В центре внимания нижеследующего текста — еще одна (помимо «истории сознания») история: история создания, развития и кризиса ежедневных приватных ритуалов «блокадного человека». Эти ритуалы призваны были поддерживать биологическую жизнь блокадника, но по сути своей эти ритуалы — социальны. Для психики и сознания «блокадного человека» они сыграли не меньшую роль, нежели для физического выживания. Скажем точнее: ритуалы, превращавшиеся в рутину блокадной жизни, в социальный и бытовой автоматизм, «снимали» индивидуальное, «свое» физическое страдание (остроту этого страдания); «социальное», «культурное» (в широком смысле) вытесняло, заменяло «биологическое» в жизни человека, происходило, как пишет (по другому поводу) сама Гинзбург, «переключение физиологических ценностей в социальные» [5] . И здесь Лидия Гинзбург выступает во всем могуществе своего аналитического ума, ведь такого рода «вытеснение», «замена» и есть то, что с таким вниманием изучала она в своей эссеистике [6] .

«Блокадные тексты» Лидии Гинзбург будут здесь прочитаны сквозь призму «Войны и мира» Толстого. В этом нет ничего удивительного — «Записки блокадного человека» открываются фразой: «В годы войны люди жадно читали „Войну и мир”, — чтобы проверить себя (не Толстого, в чьей адекватности жизни никто не сомневался).
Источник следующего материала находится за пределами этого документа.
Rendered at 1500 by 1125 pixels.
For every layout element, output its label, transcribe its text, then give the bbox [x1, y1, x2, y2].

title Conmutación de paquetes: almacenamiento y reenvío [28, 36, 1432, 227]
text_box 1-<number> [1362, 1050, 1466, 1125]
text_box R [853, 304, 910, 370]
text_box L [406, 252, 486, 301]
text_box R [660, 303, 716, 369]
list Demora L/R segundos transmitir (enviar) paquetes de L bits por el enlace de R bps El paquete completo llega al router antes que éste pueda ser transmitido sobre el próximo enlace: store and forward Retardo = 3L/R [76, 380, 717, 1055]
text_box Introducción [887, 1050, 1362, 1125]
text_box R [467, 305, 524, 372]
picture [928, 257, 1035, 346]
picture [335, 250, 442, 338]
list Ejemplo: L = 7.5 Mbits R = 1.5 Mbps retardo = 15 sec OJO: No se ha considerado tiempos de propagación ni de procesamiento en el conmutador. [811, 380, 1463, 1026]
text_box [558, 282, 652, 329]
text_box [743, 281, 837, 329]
И читающий говорил себе: так, значит, это я чувствую правильно. Значит, так оно и есть. Кто был в силах читать, жадно читал „Войну и мир” в блокадном Ленинграде». Что же это за «правильное» толстовское чувствование, которому старался соответствовать «блокадный человек»? Предположим, что речь прежде всего идет о чувстве границы страданий, чувстве бесконечного отодвигания этой границы, том самом, о котором размышляет Пьер Безухов во французском плену: «...он узнал еще новую утешительную истину — он узнал, что на свете нет ничего страшного. Он узнал, что так как нет положения, в котором бы человек был счастлив и вполне свободен, так и нет положения, в котором бы он был бы несчастлив и несвободен» [7] . «Блокадный человек» находится в положении экстремального несчастья и несвободы, но тем не менее он не считает, что это положение является окончательным, крайним; он инстинктивно отодвигает эту границу ценой неимоверных физических и — главное — моральных усилий, создавая систему повторяющихся действий, которая выводит его из-под действия «биологии», «физиологии» в сферу «социального». Выводит и тем самым спасает, ибо смерть имеет прямое отношение именно к биологии и физиологии. При этом, конечно, не следует забывать, что область «социального» не является областью «свободы»; «блокадный человек» реализует свою свободу только в одном — в том, что он выживает, а не умирает. Результат же этого усилия — выживание — тут же апроприируется «социальным»: если блокадник выживал, он тем самым делал вклад в победу над Гитлером. И это другая важнейшая толстовская тема «блокадной прозы» Лидии Гинзбург.

Тему эту можно обозначить примерно таким образом. У Толстого «народная война», «патриотический подъем» редуцируются к огромному количеству отдельных поведенческих феноменов, так или иначе вписанных в разного рода сословные, профессиональные, гендерные модели, представляющие собой налаженную систему социальных ритуалов. Именно на таком фоне поведение Пьера Безухова выглядит особенным, странным, невиданным доселе. Пьер ведет войну с Наполеоном один на один, в отличие, например, от Николая Ростова, который, даже отправившись за лошадями в мирную провинцию и развлекаясь там на балу, все-таки тем самым участвует в общем изгнании французов. Ростов не рефлексирует по этому поводу, он — знает , что это так. Толстой настаивает на этом: «Только одна бессознательная деятельность приносит плоды, и человек, играющий роль в историческом событии, никогда не понимает его значения. Ежели он пытается понять его, он поражается бесплодностью» [8] . Именно последнюю фразу Толстого и пытается опровергнуть своими «Записками» Лидия Гинзбург — и здесь толстовскую проблематику сменяет прустовская.